Я еще ни разу не был здесь. Квартира производила гнетущее впечатление — мрачная, душная, тесная: мебель, некогда хорошая и еще не ветхая, вся выцвела и загрязнилась; в комнатах царил ужасающий беспорядок; все было пропитано сильным запахом опиума, спирта и табака; каминная решетка, щипцы, совок и кочерга были сплошь покрыты безобразными пятнами ржавчины, а на диване перед камином в той комнате, где был приготовлен завтрак, лежал хозяин дома, мистер Беквит, с виду — горчайший пьяница, уже очень далеко продвинувшийся на своем позорном пути к смерти.
— Слинктон еще не пришел, — сказал этот жалкий человек, с трудом поднявшись на ноги при виде меня. — Я позову его… Эи, Юлий Цезарь! Приходи, выпьем!
Хрипло выкрикивая эти слова, он, как безумный, стучал кочергой о щипцы, — должно быть, он всегда вызывал своего собутыльника таким способом.
Сквозь этот шум из квартиры напротив послышался голос мистера Слинктона, и вот он сам вошел в комнату. Он не ожидал, что будет иметь удовольствие встретиться со мной. Мне не раз приходилось видеть, как иных ловкачей припирают к стене, но я в жизни не видывал, чтобы человек так испугался, как испугался он, когда глаза его встретились с моими.
— Юлий Цезарь! — заорал Беквит и, пошатываясь, стал между нами. — Мистер Сэмсон, Юлий — мой закадычный друг. Юлий угощает меня спиртным утром, в полдень и вечером. Юлий — настоящий благодетель. Юлий вышвыривал чай и кофе в окошко, когда они у меня еще водились. Юлий выливает воду из всех кувшинов и наполняет их спиртными напитками.
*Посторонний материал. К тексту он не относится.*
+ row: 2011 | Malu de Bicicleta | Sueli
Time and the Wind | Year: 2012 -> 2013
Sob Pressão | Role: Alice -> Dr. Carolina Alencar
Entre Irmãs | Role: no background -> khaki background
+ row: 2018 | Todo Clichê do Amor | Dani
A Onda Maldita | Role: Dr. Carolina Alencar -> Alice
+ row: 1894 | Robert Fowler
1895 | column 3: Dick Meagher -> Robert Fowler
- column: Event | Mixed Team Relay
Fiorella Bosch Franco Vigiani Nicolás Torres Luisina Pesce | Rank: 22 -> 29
Юлий заводит меня, как игрушку, и толкает вперед… Вари жженку, Юлий!
Ржавая, покрытая накипью кастрюля стояла на куче золы (очевидно, зола накапливалась здесь много недель), а Беквит вертелся, пошатываясь, между нами и, рискуя попасть головою в огонь, наконец вытащил кастрюлю и стал совать ее в руки Слинктону.
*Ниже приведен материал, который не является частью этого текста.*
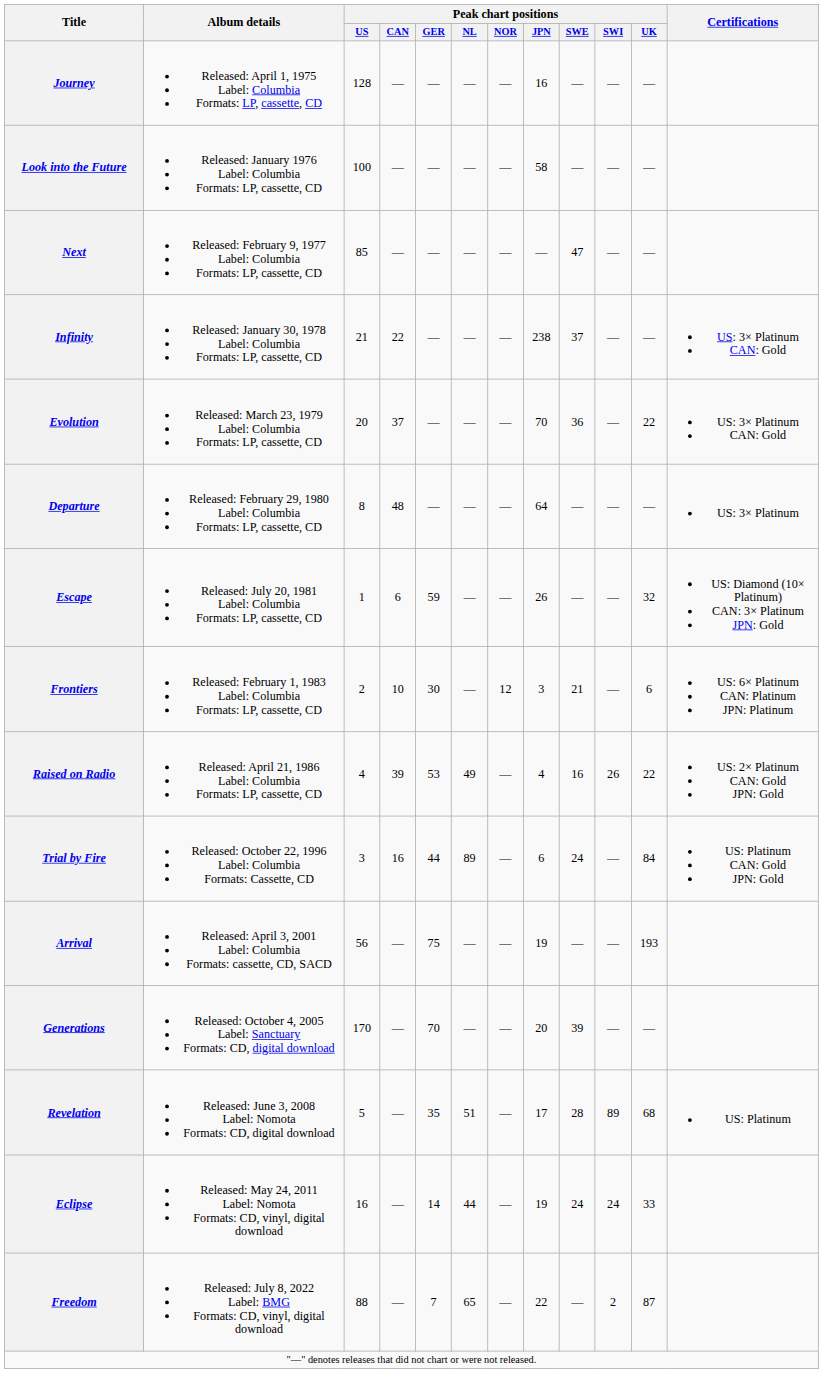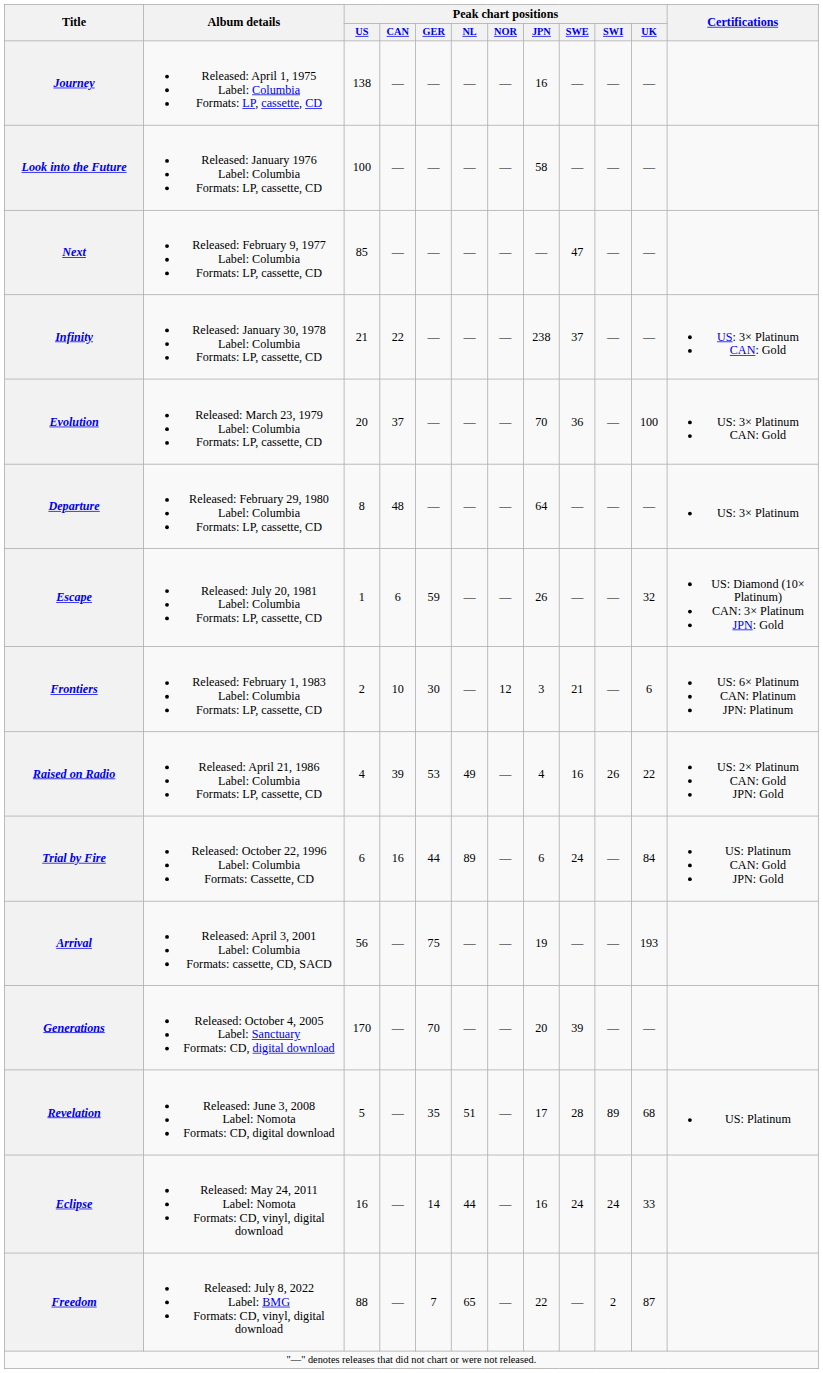Journey | Peak chart positions / US: 128 -> 138
Evolution | Peak chart positions / UK: 22 -> 100
Trial by Fire | Peak chart positions / US: 3 -> 6
Eclipse | Peak chart positions / JPN: 19 -> 16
— Вари жженку, Юлий Цезарь! Ну же! Делай свое всегдашнее дело. Вари жженку!
Он так яростно размахивал кастрюлей, что я опасался, как бы он не раскроил ею голову Слинктону. Поэтому я протянул руку, чтобы остановить его. Шатаясь, он отошел к дивану, повалился на него, задыхаясь и дрожа в своем рваном халате, и налитыми кровью глазами уставился на нас обоих. Я заметил, что на столе не было никаких напитков, кроме коньяка, и никакой еды, кроме соленых селедок и горячего, сильно наперченного тушеного мяса с тошнотворным запахом.
— Во всяком случае, мистер Сэмсон, — проговорил Слинктон, в последний раз обратив ко мне свою гладкую дорожку, — благодарю вас за то, что вы ограждаете меня от ярости этого несчастного. Каким бы образом вы ни попали сюда, мистер Сэмсон, с какой бы целью вы ни пришли, но за эту услугу я, во всяком случае, вас благодарю.